Abcmarathinews.com – Warga Jakarta, khususnya di wilayah Kebayoran Baru, Jakarta Selatan, akan segera memiliki oase hijau baru yang dilengkapi dengan fasilitas olahraga modern dan gratis. Gubernur DKI Jakarta Pramono Anung menyatakan bahwa pembangunan Taman Bendera Pusaka kini telah mencapai tahap akhir dengan progres 92 persen, dan diagendakan untuk diresmikan selambat-lambatnya pada Maret mendatang. Salah satu daya tarik utama taman seluas 5,6 hektare ini adalah ketersediaan lapangan padel yang dapat diakses secara cuma-cuma oleh masyarakat.

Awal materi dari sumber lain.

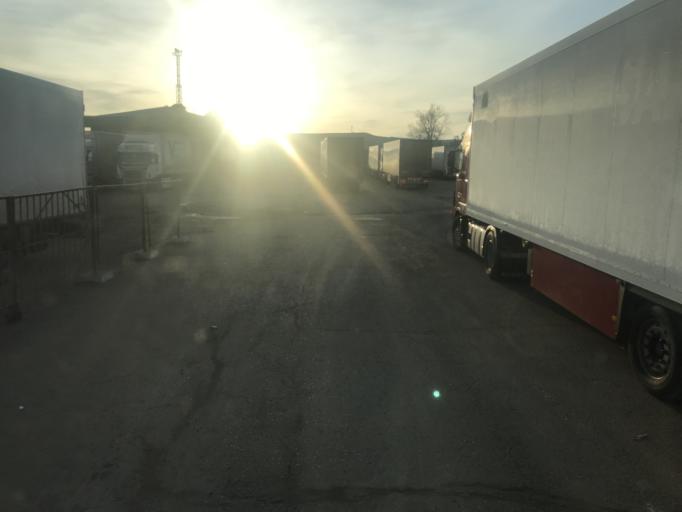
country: AZ
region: Qusar
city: Samur
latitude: 41.6408
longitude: 48.4059
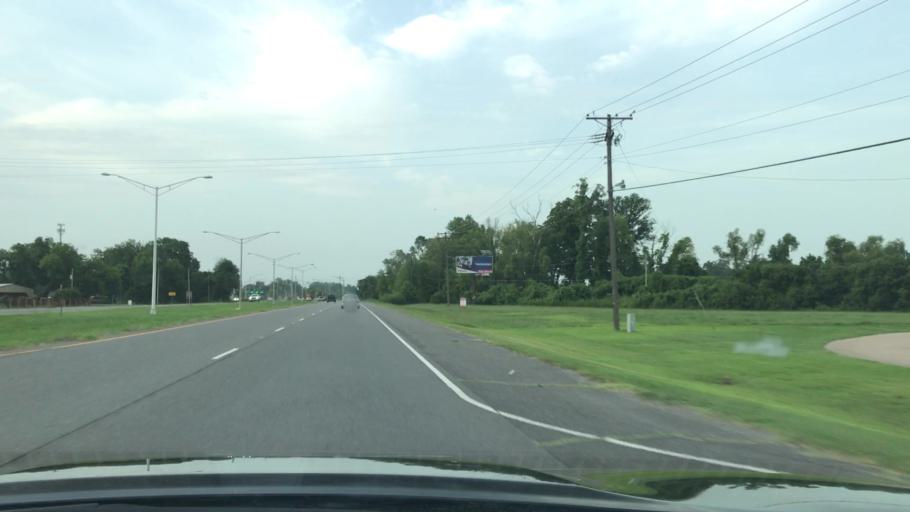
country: US
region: Louisiana
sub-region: Bossier Parish
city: Bossier City
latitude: 32.4054
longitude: -93.6968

Pramono Anung, saat meninjau langsung lokasi proyek, menegaskan komitmen pemerintah provinsi untuk menyediakan ruang publik berkualitas tinggi. "Yang sekarang sudah selesai progresnya sampai hari ini 92 persen. Dan saya mengharapkan, meminta untuk selambat-lambatnya bulan Maret ini taman ini sudah bisa diresmikan," ujarnya.

Ia mengakui adanya sedikit penyesuaian jadwal karena bersamaan dengan pembangunan Instalasi Pengolahan Air Limbah (IPAL) di lokasi yang sama. Pembangunan IPAL ini, menurut Pramono, sangat krusial untuk memastikan kualitas air di kawasan tersebut tetap bersih, bebas bau, dan berfungsi optimal sebagai salah satu pengendali banjir di ibu kota.
Taman Bendera Pusaka merupakan hasil penggabungan tiga taman eksisting, yaitu Taman Langsat, Taman Leuser, dan area sekitarnya. Selain hamparan hijau yang menyejukkan, taman ini akan memanjakan pengunjung dengan berbagai fasilitas. Sebuah trek lari atau jogging track sepanjang 1,2 kilometer siap menyambut para penggemar lari, sementara terowongan penghubung yang inovatif akan memudahkan akses antara Taman Langsat dan Taman Leuser di bawah Jalan Kiai Maja.
Namun, yang paling mencuri perhatian adalah janji Pramono Anung terkait fasilitas olahraga. Di tengah tren olahraga padel yang kian populer dan seringkali berbayar mahal di berbagai tempat, Taman Bendera Pusaka akan menyediakan lapangan padel gratis. "Sesuai dulu yang saya sampaikan nantinya siapa aja yang mau bermain padel di sini tetap gratis," tegas Pramono. "Jadi terserah kalau di lapangan lain ada padel berbayar, di Taman Bendera Pusaka padelnya gratis."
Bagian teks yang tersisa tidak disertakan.